» PROBLEM DETAILS
Lay out everything from the start of the items down to and including the line that contains "POSTĂRI POPULARE" as a JSON list of strings, one string per line, with blank lines skipped. Leave the pictures out of your answer.

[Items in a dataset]

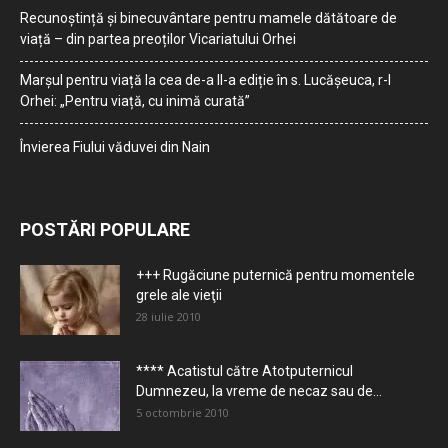
Recunoștință și binecuvântare pentru mamele dătătoare de
viață – din partea preoților Vicariatului Orhei
Marșul pentru viață la cea de-a II-a ediție în s. Lucășeuca, r-l
Orhei: „Pentru viață, cu inimă curată”
Învierea Fiului văduvei din Nain
POSTĂRI POPULARE
+++ Rugăciune puternică pentru momentele
grele ale vieţii
28 iulie 2010
**** Acatistul către Atotputernicul
Dumnezeu, la vreme de necaz sau de...
5 octombrie 2010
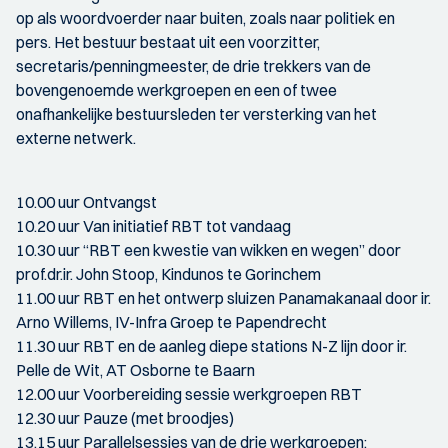
op als woordvoerder naar buiten, zoals naar politiek en
pers. Het bestuur bestaat uit een voorzitter,
secretaris/penningmeester, de drie trekkers van de
bovengenoemde werkgroepen en een of twee
onafhankelijke bestuursleden ter versterking van het
externe netwerk.
10.00 uur Ontvangst
10.20 uur Van initiatief RBT tot vandaag
10.30 uur “RBT een kwestie van wikken en wegen” door
prof.dr.ir. John Stoop, Kindunos te Gorinchem
11.00 uur RBT en het ontwerp sluizen Panamakanaal door ir.
Arno Willems, IV-Infra Groep te Papendrecht
11.30 uur RBT en de aanleg diepe stations N-Z lijn door ir.
Pelle de Wit, AT Osborne te Baarn
12.00 uur Voorbereiding sessie werkgroepen RBT
12.30 uur Pauze (met broodjes)
13.15 uur Parallelsessies van de drie werkgroepen:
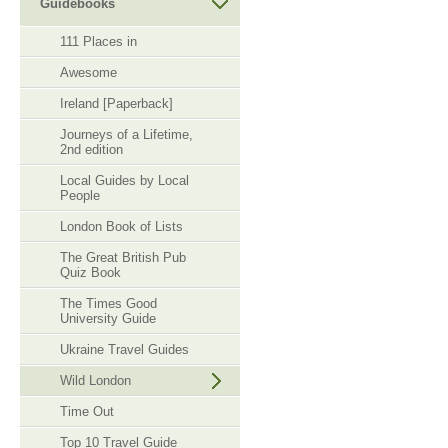
Guidebooks
111 Places in
Awesome
Ireland [Paperback]
Journeys of a Lifetime,
2nd edition
Local Guides by Local
People
London Book of Lists
The Great British Pub
Quiz Book
The Times Good
University Guide
Ukraine Travel Guides
Wild London
Time Out
Top 10 Travel Guide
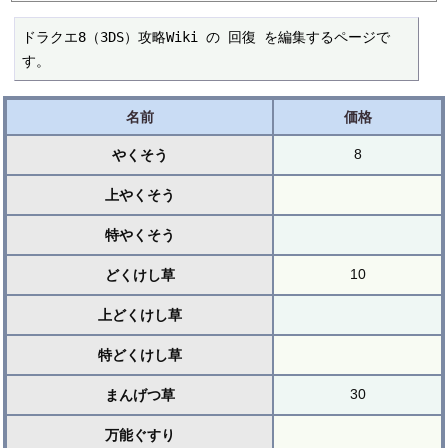
ドラクエ8（3DS）攻略Wiki の 回復 を編集するページで
す。
名前
価格
8
やくそう
上やくそう
特やくそう
10
どくけし草
上どくけし草
特どくけし草
30
まんげつ草
万能ぐすり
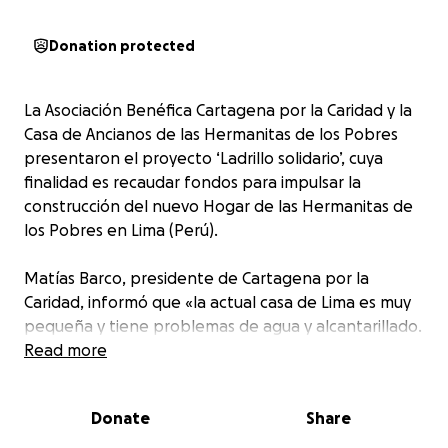
Donation protected
La Asociación Benéfica Cartagena por la Caridad y la
Casa de Ancianos de las Hermanitas de los Pobres
presentaron el proyecto ‘Ladrillo solidario’, cuya
finalidad es recaudar fondos para impulsar la
construcción del nuevo Hogar de las Hermanitas de
los Pobres en Lima (Perú).
Matías Barco, presidente de Cartagena por la
Caridad, informó que «la actual casa de Lima es muy
pequeña y tiene problemas de agua y alcantarillado.
Se podría decir que viven en ‘barracones’. Sin
Read more
embargo, los ancianos se sienten muy confortables
porque, a pesar de carecer de unas buenas
Donate
Share
instalaciones, las hermanas les dan mucho amor».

» REPLY TO THE TASK
[
  "Recunoștință și binecuvântare pentru mamele dătătoare de",
  "viață – din partea preoților Vicariatului Orhei",
  "Marșul pentru viață la cea de-a II-a ediție în s. Lucășeuca, r-l",
  "Orhei: „Pentru viață, cu inimă curată”",
  "Învierea Fiului văduvei din Nain",
  "POSTĂRI POPULARE"
]